Task item => Using the data below, restate exactly every line from the one with "neck: (156, 156)" up to and including the one with "left shoulder: (573, 424)". No picture belongs in it.

┌──

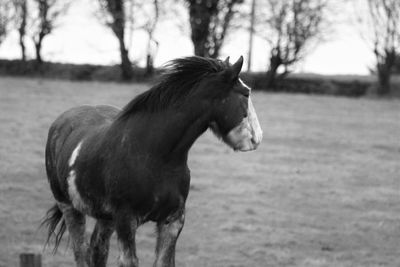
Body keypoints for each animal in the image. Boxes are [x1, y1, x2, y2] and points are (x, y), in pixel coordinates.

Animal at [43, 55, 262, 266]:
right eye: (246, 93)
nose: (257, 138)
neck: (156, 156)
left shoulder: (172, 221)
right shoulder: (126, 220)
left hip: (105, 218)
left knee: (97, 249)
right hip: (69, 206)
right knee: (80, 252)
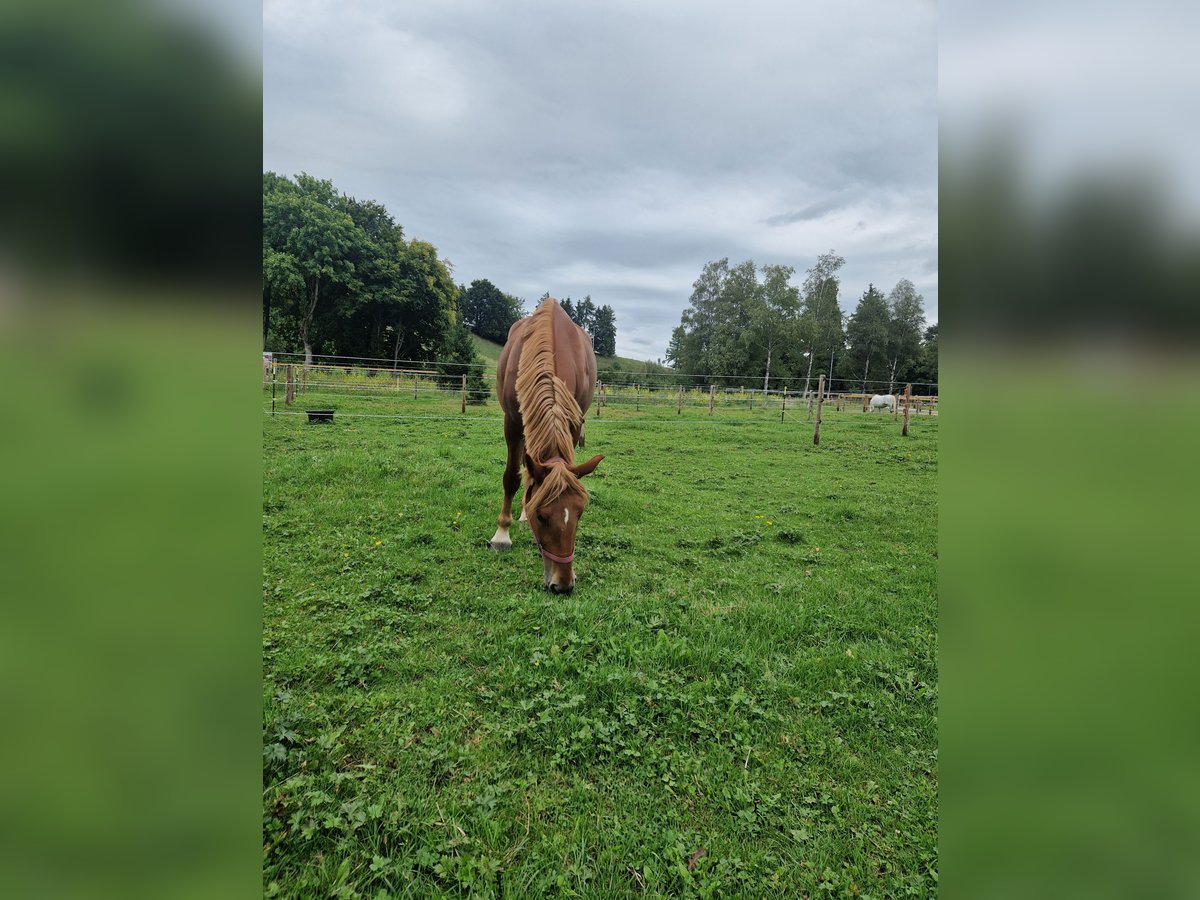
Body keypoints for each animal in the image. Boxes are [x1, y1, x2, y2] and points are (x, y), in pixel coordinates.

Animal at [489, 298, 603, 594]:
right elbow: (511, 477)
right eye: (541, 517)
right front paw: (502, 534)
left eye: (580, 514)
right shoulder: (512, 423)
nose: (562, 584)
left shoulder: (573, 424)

└──
┌──

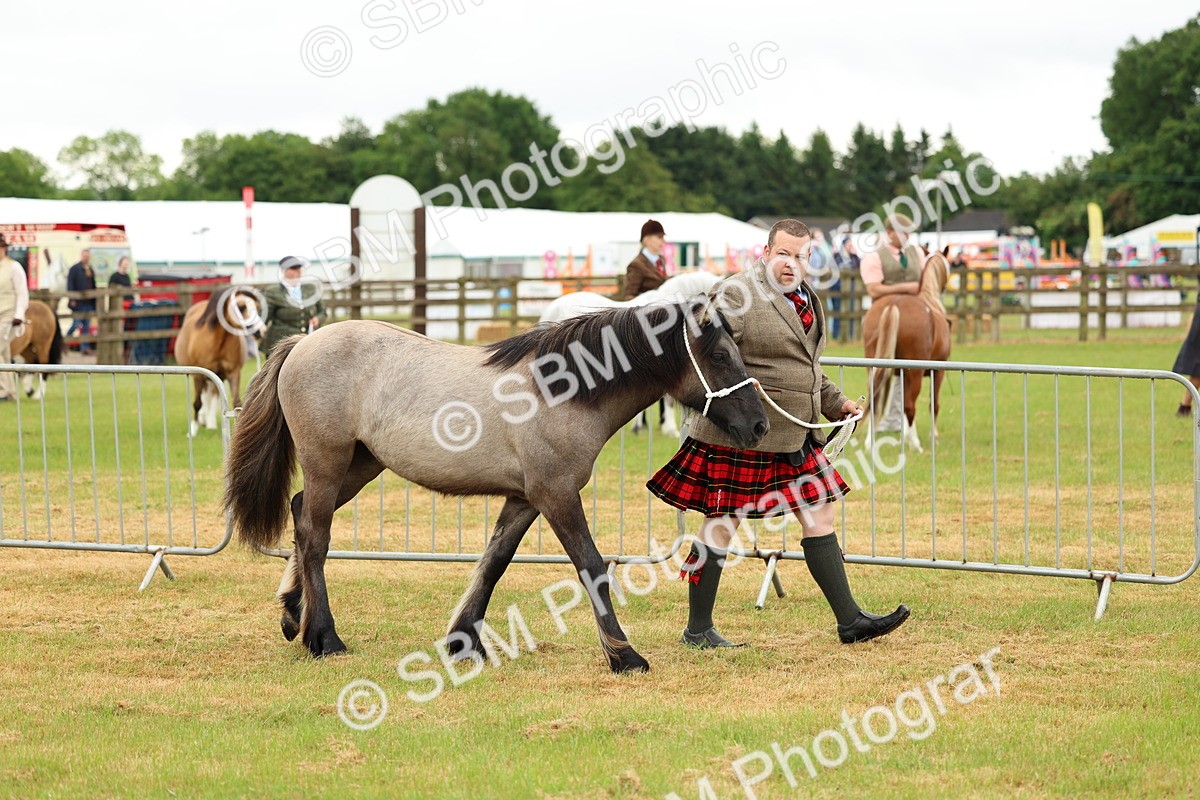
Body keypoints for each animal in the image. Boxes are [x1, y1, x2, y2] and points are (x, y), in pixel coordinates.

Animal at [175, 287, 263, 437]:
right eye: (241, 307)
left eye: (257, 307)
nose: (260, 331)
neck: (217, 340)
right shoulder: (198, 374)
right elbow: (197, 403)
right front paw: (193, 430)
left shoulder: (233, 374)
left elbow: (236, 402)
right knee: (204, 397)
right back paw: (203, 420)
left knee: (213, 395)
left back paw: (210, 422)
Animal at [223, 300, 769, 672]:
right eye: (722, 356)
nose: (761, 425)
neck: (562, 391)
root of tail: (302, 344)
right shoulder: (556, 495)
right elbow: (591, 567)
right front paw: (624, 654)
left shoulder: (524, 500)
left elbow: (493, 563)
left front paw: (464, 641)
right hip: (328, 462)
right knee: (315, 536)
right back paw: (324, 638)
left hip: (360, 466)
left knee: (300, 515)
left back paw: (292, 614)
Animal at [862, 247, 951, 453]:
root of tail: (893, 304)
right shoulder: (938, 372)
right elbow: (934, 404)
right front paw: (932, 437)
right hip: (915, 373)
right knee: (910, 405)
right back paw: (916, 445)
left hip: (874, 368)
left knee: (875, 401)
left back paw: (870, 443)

└──

Answer to this task =>
neck: (156, 156)
left shoulder: (172, 221)
right shoulder: (126, 220)
left hip: (105, 218)
left knee: (97, 249)
right hip: (69, 206)
right knee: (80, 252)
Body keypoints for each animal in the image. Boxes are [x1, y1, x2, y2] and points are (x, y), in pixel coordinates.

Animal at [489, 298, 603, 594]:
right elbow: (511, 477)
right eye: (541, 517)
right front paw: (502, 534)
left eye: (580, 514)
right shoulder: (512, 423)
nose: (562, 584)
left shoulder: (573, 424)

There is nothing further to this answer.